Sales through the wholesale channel were down 0.6%, but up 2.1% on a constant currency basis, while the retail channel performed well. Comparable store sales increased by 1.5% (+1.6% in constant currency), driving a good performance in the developed markets. In North America, Lenscrafters' comparable store sales were up 2% QoQ, while licensed brands were up 1.8%. Comps in Australia/New Zealand were up 4.2% and Sunglass Hut worldwide was up 1.1%.
Sales from Q1 are not exciting but not alarming either. On one side, the company is improving its position in the developed markets, with sales slightly up both in North America and Europe. On the other side, the weakness in emerging markets such as Russia, the China slowdown and social and political tensions in the Middle East created an unfavorable environment for international growth. We should expect significantly better growth in revenue once the environment in the emerging markets starts to improve.

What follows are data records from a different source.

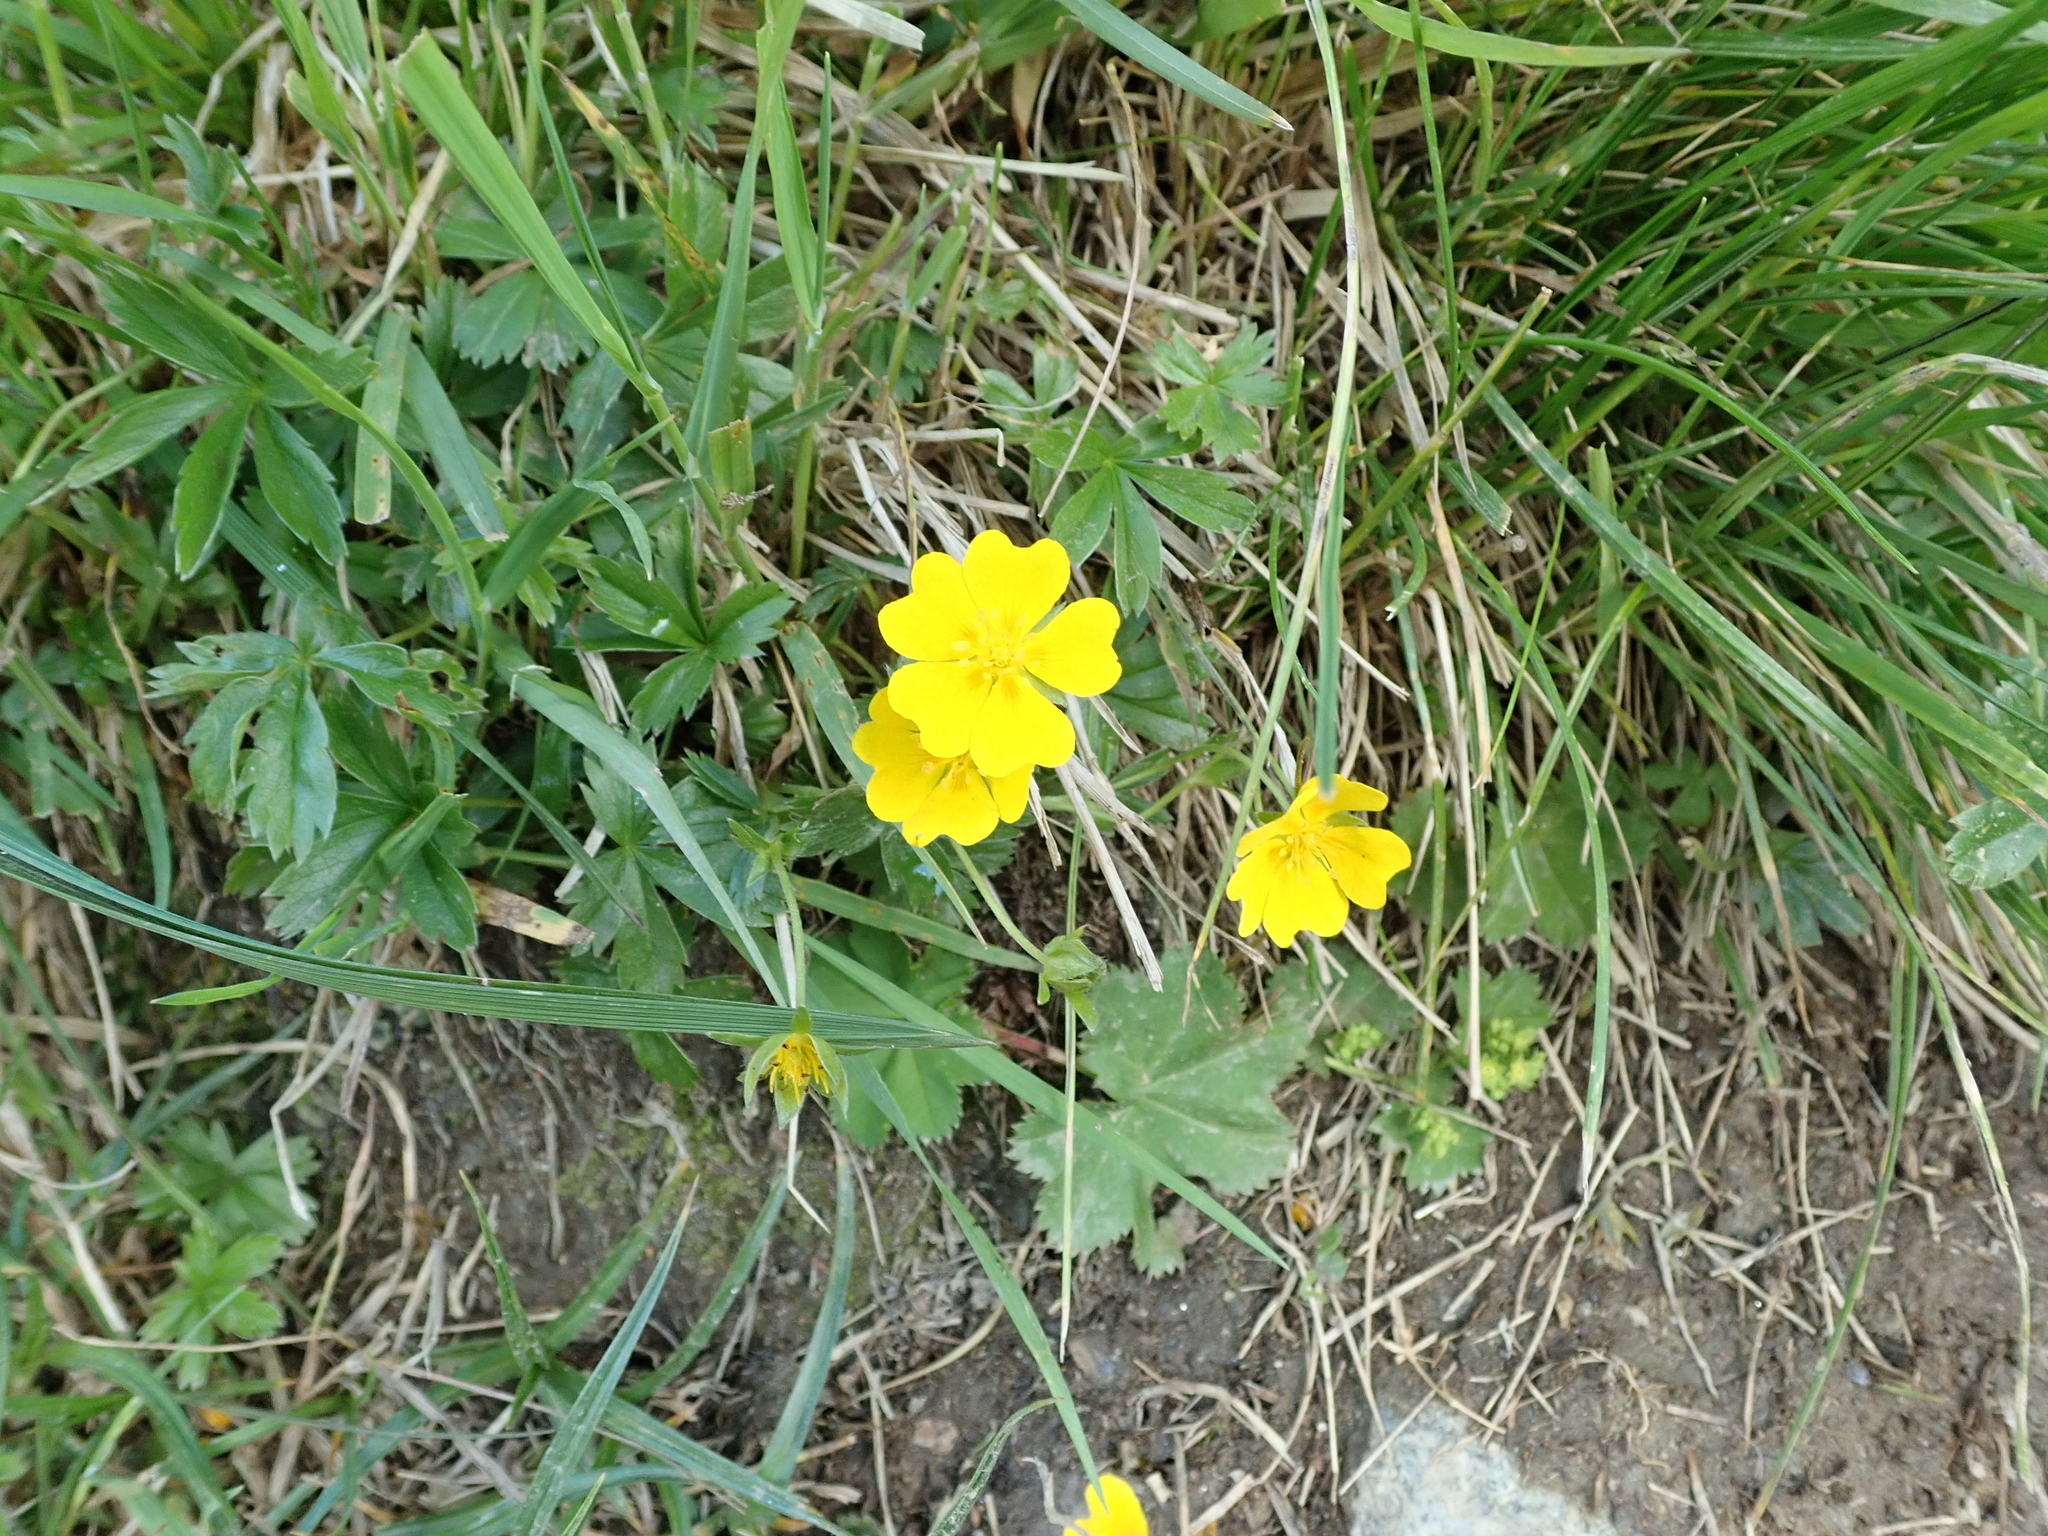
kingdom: Plantae
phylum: Tracheophyta
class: Magnoliopsida
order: Rosales
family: Rosaceae
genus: Potentilla
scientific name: Potentilla aurea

After the completion of a 1 million share buyback in May, the company recently announced a new 4 million share buyback with the aim of creating a reserve for stock-based compensation programs. 4 million shares is not a significant number, considering that the current number of shares outstanding is around 480 million. The buyback would reduce shares outstanding by 0.8%, not an amount that can make some difference, but just a buyback that is coherent with the stock-based compensation plan for the period 2013-2017 and for other potential plans to be approved for the future.
There are some concerns about potential results of Brexit in the first years of the process. Factors such as regulatory divergences that may arise, the general environment of uncertainty that may take place in the first years, the general shift of European policies towards less liberal ones, the political contagion where other countries decide to exit the EU are some of the main reasons why the market is concerned about Brexit. My goal here is not to analyze the effects of Brexit on the economy or on Luxottica. I just want to underline that in the last few days, European markets have started to drop as a consequence of such concerns. We shouldn't underestimate the potential selloff that could take place in the following weeks, as we go closer to the referendum and also after the vote. Concerns about a Eurozone break-up have demonstrated their potential as short catalysts in 2011, and I expect similar (even if not of the same magnitude) market reactions for Brexit. If not because of the short-term economic uncertainty that it could trigger, surely for the political one. The possibility of a political contagion exists and the market's reaction to a vote that is favorable to Brexit is highly probable.
Therefore, my view is that investors considering buying the stock or adding to their position should wait for the market's reaction to Brexit and avoid a potential selloff that could take place in the next few weeks.
In my opinion, Luxottica remains a good stock for long-term oriented investors, based on its strong performance and wide moat given by factors like its portfolio of brands, the extremely efficient vertically integrated structure and the strong retail network. Results in Q1 were overall good, with sales increases in North America, Europe and Latin America, against a weaker performance in Asia-Pacific and rest of the world. Sales data didn't affect my view of Luxottica as a strong company and a good stock for long-term capital appreciation. By the way, concerns about the effects of Brexit could impact the stock and trigger a selloff in the European markets. I believe that waiting to see markets' reaction to the Brexit vote could save us from short-term pain and could offer a more interesting entry point.
Disclosure: I/we have no positions in any stocks mentioned, but may initiate a long position in LUXGF, LUX over the next 72 hours.
I wrote this article myself, and it expresses my own opinions. I am not receiving compensation for it (other than from Seeking Alpha). I have no business relationship with any company whose stock is mentioned in this article.